* _DATA FOR THIS TASK_

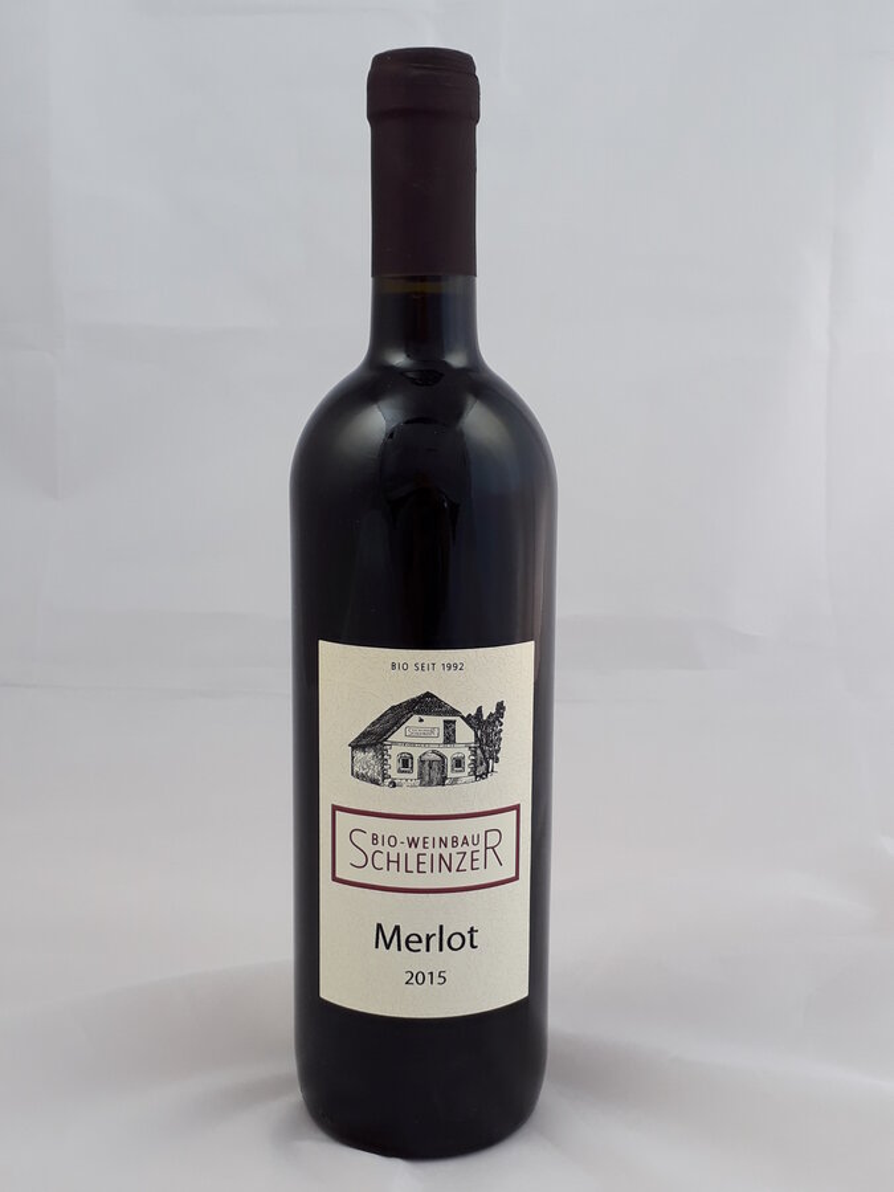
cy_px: 596
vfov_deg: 65.3
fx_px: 930
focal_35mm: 27
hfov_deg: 51.4
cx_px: 447
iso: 40
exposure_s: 1/100
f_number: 1.9
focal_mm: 3.6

* _HOW TO COMPLETE THIS TASK_
Please set down the whole listing exactly, apart from the pictures.

* _SOLUTION TO THIS PROBLEM_
cy_px: 596
vfov_deg: 65.3
fx_px: 930
focal_35mm: 27
hfov_deg: 51.4
cx_px: 447
iso: 40
exposure_s: 1/100
f_number: 1.9
focal_mm: 3.6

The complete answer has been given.